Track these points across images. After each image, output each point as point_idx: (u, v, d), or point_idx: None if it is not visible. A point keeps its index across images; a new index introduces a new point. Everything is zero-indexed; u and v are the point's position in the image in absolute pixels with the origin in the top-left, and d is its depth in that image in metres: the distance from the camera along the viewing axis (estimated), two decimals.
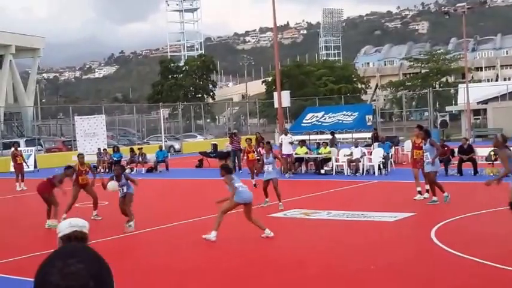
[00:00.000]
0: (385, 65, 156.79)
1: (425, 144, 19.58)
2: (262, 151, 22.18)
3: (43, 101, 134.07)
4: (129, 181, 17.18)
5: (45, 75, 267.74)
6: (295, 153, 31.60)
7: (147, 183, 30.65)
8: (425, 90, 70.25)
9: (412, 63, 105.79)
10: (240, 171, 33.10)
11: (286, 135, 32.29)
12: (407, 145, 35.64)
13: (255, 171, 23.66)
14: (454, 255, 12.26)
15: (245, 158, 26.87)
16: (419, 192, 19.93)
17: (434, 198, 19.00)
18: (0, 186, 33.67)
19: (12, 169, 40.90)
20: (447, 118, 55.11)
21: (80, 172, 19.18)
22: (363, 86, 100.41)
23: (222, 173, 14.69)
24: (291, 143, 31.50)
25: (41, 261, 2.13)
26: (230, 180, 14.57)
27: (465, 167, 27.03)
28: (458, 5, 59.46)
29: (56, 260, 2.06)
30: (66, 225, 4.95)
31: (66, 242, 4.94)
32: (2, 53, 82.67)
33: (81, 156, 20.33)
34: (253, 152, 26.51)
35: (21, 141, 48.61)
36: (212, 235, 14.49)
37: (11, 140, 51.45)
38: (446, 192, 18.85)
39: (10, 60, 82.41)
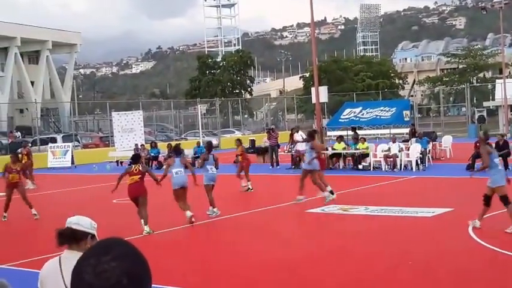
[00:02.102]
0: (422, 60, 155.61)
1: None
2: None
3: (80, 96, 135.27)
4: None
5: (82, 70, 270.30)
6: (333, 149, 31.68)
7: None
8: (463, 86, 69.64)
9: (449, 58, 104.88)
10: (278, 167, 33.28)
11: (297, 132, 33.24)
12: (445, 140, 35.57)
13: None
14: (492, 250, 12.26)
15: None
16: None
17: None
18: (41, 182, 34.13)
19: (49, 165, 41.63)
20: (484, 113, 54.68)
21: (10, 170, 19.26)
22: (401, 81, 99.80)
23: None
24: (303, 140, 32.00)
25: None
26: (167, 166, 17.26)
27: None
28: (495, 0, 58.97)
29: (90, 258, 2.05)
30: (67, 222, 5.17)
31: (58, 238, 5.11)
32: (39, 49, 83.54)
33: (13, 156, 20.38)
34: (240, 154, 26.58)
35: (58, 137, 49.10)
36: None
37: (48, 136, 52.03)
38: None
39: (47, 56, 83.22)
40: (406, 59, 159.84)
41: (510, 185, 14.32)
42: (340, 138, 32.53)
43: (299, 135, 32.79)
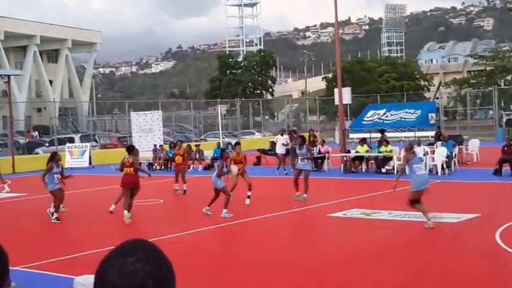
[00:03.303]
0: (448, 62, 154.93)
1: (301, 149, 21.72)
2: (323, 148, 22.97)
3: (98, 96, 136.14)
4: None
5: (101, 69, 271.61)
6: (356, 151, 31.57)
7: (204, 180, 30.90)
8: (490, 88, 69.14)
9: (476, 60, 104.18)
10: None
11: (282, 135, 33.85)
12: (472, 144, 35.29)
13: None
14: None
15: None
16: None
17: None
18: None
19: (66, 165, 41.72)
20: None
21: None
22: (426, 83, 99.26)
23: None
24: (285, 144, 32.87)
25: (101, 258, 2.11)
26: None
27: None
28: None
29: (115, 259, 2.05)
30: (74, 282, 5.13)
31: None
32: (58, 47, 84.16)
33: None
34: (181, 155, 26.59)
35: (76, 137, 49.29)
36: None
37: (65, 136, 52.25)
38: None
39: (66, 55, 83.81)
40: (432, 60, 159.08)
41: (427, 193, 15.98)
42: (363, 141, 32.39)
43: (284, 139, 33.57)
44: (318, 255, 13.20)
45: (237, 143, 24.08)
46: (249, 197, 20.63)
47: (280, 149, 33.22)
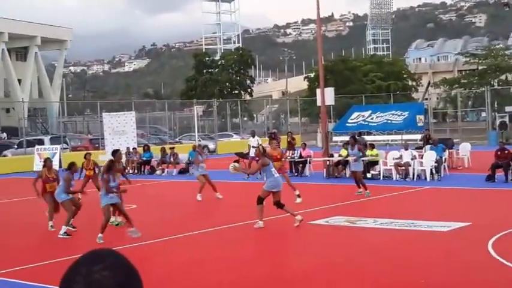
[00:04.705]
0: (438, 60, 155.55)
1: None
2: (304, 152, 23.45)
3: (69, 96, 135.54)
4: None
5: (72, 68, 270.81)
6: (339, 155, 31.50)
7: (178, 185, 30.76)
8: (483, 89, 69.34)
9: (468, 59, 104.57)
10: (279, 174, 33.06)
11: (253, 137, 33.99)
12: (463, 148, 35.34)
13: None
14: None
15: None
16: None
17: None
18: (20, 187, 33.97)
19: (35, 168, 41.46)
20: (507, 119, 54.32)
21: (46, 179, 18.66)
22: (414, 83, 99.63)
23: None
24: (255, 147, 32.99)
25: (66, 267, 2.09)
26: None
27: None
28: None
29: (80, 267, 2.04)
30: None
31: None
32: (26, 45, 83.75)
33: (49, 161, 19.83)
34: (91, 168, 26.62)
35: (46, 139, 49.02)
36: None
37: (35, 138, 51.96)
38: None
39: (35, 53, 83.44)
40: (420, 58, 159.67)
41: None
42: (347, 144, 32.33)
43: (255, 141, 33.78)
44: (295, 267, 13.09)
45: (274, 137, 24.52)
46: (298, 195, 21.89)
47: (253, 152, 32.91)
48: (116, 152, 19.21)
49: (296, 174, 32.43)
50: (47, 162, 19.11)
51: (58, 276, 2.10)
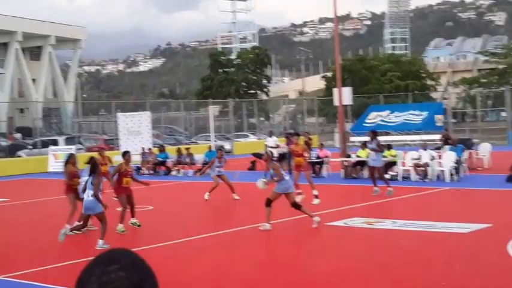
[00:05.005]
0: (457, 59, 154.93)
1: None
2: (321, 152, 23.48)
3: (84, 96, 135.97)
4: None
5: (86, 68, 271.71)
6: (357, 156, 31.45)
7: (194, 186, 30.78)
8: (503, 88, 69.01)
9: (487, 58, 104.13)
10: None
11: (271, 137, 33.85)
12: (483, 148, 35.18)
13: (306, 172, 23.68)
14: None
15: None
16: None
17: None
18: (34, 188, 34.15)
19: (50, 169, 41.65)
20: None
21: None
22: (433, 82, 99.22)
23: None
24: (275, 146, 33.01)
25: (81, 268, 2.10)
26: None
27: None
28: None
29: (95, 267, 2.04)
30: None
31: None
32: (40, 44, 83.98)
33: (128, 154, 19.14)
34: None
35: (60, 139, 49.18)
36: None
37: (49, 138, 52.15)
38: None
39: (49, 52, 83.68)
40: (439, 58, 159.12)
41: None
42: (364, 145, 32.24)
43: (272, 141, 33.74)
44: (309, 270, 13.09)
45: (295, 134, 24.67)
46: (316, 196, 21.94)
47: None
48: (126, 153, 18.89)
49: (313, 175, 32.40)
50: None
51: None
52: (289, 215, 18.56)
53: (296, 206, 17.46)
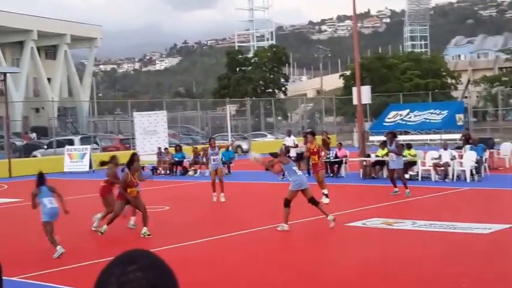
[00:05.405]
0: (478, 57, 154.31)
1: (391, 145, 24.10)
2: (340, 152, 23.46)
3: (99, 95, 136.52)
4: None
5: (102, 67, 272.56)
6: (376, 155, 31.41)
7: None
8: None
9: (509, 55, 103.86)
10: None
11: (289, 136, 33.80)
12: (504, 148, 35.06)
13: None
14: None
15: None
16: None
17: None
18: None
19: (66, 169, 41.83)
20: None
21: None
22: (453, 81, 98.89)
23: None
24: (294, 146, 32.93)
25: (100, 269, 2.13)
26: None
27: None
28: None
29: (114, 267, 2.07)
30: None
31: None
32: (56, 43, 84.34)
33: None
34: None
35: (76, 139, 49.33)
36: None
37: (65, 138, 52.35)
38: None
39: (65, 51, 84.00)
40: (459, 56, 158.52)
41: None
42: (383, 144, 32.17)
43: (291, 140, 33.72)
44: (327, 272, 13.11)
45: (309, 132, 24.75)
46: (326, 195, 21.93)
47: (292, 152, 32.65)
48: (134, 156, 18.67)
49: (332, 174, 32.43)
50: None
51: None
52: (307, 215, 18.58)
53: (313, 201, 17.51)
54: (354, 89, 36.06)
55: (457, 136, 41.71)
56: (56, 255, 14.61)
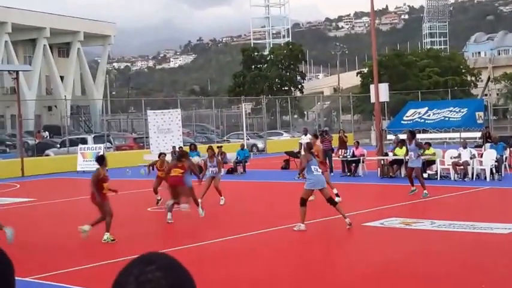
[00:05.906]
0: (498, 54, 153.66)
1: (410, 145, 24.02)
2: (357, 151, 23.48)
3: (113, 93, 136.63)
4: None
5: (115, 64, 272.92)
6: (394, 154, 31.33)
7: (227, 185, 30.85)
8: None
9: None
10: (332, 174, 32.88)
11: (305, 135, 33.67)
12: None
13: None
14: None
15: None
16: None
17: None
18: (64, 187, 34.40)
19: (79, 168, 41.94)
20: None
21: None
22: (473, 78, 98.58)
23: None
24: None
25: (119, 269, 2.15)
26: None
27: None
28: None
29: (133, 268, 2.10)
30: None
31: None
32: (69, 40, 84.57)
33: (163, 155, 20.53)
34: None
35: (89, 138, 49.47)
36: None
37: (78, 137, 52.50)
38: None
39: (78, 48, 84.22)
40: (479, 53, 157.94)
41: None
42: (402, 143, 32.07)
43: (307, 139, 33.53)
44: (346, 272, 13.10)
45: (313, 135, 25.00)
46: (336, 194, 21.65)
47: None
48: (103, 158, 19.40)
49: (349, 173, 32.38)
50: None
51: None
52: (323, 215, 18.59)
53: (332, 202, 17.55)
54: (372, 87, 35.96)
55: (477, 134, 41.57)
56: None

• [Exercise details]:
Every line from the first line of the entries above through the line with "26: (167, 166, 17.26)" must be repeated exactly, and pictures must not be.

• [Written response]:
Track these points across images. After each image, output each point as point_idx: (u, v, d), or point_idx: None if it is not visible. A point keeps its index across images; a new index introduces a new point. Everything is zero-indexed; u and v are the point's position in the image in absolute pixels with the origin in the top-left, and d is its depth in that image in metres: the distance from the camera along the viewing axis (estimated), two decimals.
[00:00.000]
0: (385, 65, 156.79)
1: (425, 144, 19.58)
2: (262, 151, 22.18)
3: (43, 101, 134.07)
4: (129, 181, 17.18)
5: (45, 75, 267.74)
6: (295, 153, 31.60)
7: (147, 183, 30.65)
8: (425, 90, 70.25)
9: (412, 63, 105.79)
10: (240, 171, 33.10)
11: (286, 135, 32.29)
12: (407, 145, 35.64)
13: (255, 171, 23.66)
14: (454, 255, 12.26)
15: (245, 158, 26.87)
16: (419, 192, 19.93)
17: (434, 198, 19.00)
18: (0, 186, 33.67)
19: (12, 169, 40.90)
20: (447, 118, 55.11)
21: (80, 172, 19.18)
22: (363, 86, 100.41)
23: (222, 173, 14.69)
24: (291, 143, 31.50)
25: (41, 261, 2.13)
26: (230, 180, 14.57)
27: (465, 167, 27.03)
28: (458, 5, 59.46)
29: (56, 260, 2.06)
30: (66, 225, 4.95)
31: (66, 242, 4.94)
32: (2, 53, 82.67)
33: (81, 156, 20.33)
34: (253, 152, 26.51)
35: (21, 141, 48.61)
36: (212, 235, 14.49)
37: (11, 140, 51.45)
38: (446, 192, 18.85)
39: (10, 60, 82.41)
[00:02.102]
0: (422, 60, 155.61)
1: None
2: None
3: (80, 96, 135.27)
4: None
5: (82, 70, 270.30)
6: (333, 149, 31.68)
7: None
8: (463, 86, 69.64)
9: (449, 58, 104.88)
10: (278, 167, 33.28)
11: (297, 132, 33.24)
12: (445, 140, 35.57)
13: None
14: (492, 250, 12.26)
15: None
16: None
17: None
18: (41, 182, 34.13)
19: (49, 165, 41.63)
20: (484, 113, 54.68)
21: (10, 170, 19.26)
22: (401, 81, 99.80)
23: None
24: (303, 140, 32.00)
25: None
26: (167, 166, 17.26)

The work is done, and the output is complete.